Fantasy Setting Proposal

1. Core Ethos Sentence.
The world of Cairvonn is defined by its relationship to the Plane of Faerie and its inhabitants, for both good and ill.
2. Who are the heroes?
The heroes of Cairvonn are many and varied. There is Alain, a young shepherd who disappeared into a fey mound a century ago then returned in armor on a faerie steed, driven to hunt evil sidhe wherever he might find them. Then there's Cathryn O'Lainge, who bore a selkie's son and left her parents to fight beside her faerie husband in an unknown war. There's the mysterious woodsman known as Wayfinder, who is said to be at least half fey, and who has rescued more than one witless traveler from the snares of the Red Sidhe. And there's Baenirrha, the sword-witch of the north who fought in the Dwarf Wars and staved off a giant single-handedly.
Often grim and determined, almost always touched in some way by the Faerie world, the heroes of Cairvonn are implacable enemies of evil. Their origins may be humble, but their experiences and deeds lift them far above the realm of the ordinary.
3. What do they do?
The examples of Alain, Cathryn, Wayfinder, and Baenirrha show heroes in action—defending their homes, their people, and helpless strangers from the evil forces that seek to destroy Cairvonn. They dine with sidhe princes and carry the banner of mortal kings. They carry swords to battle against the northern barbarian hordes and work their spells at standing stones. They fight the Red Sidhe, destroy the Bane Wraith's undead servants, and drive off giants and gnolls.

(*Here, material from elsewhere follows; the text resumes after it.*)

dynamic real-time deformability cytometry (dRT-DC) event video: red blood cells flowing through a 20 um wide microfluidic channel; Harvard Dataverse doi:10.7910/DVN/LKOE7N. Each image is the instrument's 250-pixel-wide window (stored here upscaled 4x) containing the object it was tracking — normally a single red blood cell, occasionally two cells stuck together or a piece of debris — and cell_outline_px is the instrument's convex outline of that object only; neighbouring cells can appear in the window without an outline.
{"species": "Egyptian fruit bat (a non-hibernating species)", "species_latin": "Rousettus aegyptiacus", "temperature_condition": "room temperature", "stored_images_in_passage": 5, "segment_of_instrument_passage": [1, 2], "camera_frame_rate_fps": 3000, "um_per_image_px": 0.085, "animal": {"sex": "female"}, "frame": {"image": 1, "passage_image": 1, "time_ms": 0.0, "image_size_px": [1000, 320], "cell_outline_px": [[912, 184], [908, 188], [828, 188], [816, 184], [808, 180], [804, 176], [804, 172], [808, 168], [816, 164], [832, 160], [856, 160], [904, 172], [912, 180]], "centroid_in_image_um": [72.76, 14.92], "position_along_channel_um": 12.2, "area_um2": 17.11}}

4. Threats, Conflicts, Villains
Cairvonn is besieged by many foes, hence its need for many heroes. The Bane Wraith, an undead sidhe of fearsome power, holds nothing but hatred for mortals, despises those sidhe who consort with mortals, and leads a fell horde of fey wraiths and barrow-wights to bring doom to her enemies. The Red Sidhe are a knightly order of evil fey who share the Bane Wraith's hatred of mortal life, and often fight alongside her undead minions. Other evil fey, owing no allegiance to the Bane Wraith or the Red Sidhe, are no less dangerous to unwary mortals.

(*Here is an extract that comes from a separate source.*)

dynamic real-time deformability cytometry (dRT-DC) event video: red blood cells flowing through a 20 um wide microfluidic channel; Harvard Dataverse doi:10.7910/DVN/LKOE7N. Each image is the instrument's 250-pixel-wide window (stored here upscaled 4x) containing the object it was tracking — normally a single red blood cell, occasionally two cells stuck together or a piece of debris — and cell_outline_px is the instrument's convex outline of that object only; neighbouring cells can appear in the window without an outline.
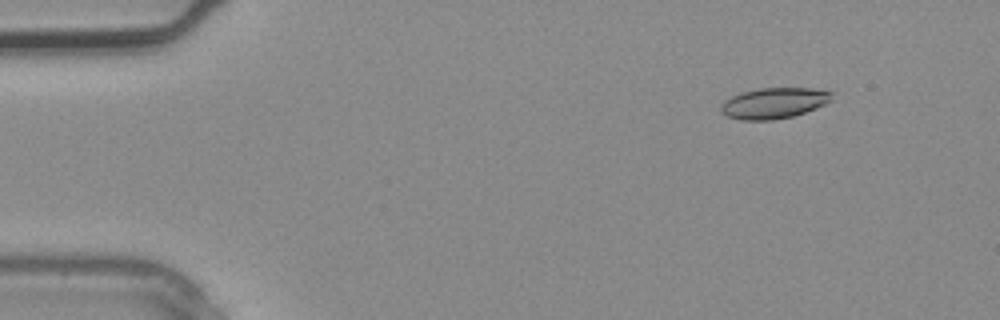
{"species": "common noctule bat (a hibernating species)", "species_latin": "Nyctalus noctula", "temperature_condition": "warm", "stored_images_in_passage": 3, "camera_frame_rate_fps": 3000, "um_per_image_px": 0.085, "animal": {"sex": "male", "body_mass_g": 20.4}, "frame": {"image": 1, "passage_image": 1, "time_ms": 0.0, "image_size_px": [1000, 320], "cell_outline_px": [[832, 100], [816, 108], [792, 116], [772, 120], [740, 120], [728, 116], [720, 112], [720, 104], [724, 100], [740, 92], [760, 88], [812, 88], [832, 92]], "centroid_in_image_um": [65.74, 8.76], "position_along_channel_um": 19.3, "area_um2": 19.94}}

In the mortal realm, savage barbarians—humans, dwarves, goblinoids, gnolls, and giants—raid northern villages every winter. Wizards driven to corruption by their lust for magic can topple kingdoms and waste the earth.
5. Nature of magic
Faerie is magical by its nature, and its influence extends throughout the world of Cairvonn. Mist-shrouded islands hold magical secrets, standing stones and burial mounds mark locations of power, and twilight thins the borders between worlds. Magic in Cairvonn is derived from Faerie and is thus diminished with increasing distance from its source. Fey wizards and sorcerers are mighty enough to compare to their standard high-fantasy counterparts, but no mere mortal can hope to attain such power. Mortal clerics are similarly hindered.

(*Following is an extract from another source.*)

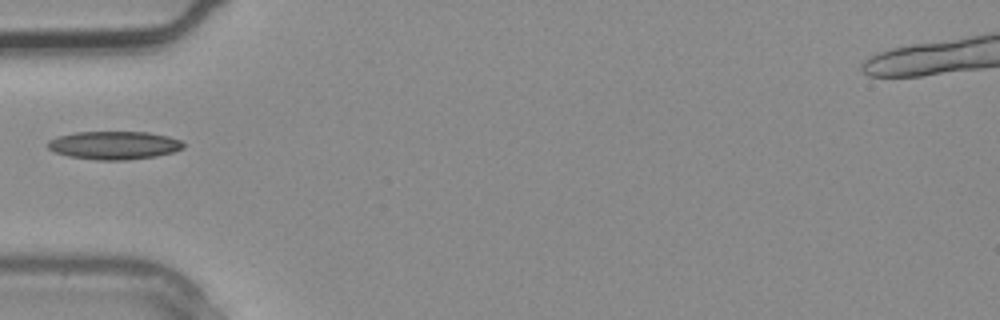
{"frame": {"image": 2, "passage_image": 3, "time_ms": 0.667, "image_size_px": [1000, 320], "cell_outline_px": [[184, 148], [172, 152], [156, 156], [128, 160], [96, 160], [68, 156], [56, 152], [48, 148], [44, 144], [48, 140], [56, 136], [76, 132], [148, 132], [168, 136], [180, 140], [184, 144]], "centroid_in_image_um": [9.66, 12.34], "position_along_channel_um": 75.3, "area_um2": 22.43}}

6. What's new? What's different?
The Faerie realm, the Seelie and Unseelie Courts, have always been like extra appendages in D&D-related fantasy, despite their prominent place in fantasy literature and folklore. Cairvonn constructs the world around them, rather than attempting to graft them into a different cosmology and setting. In the process, some of the fundamental assumptions of high fantasy, particularly the role of magic, are turned on their head, but not eliminated.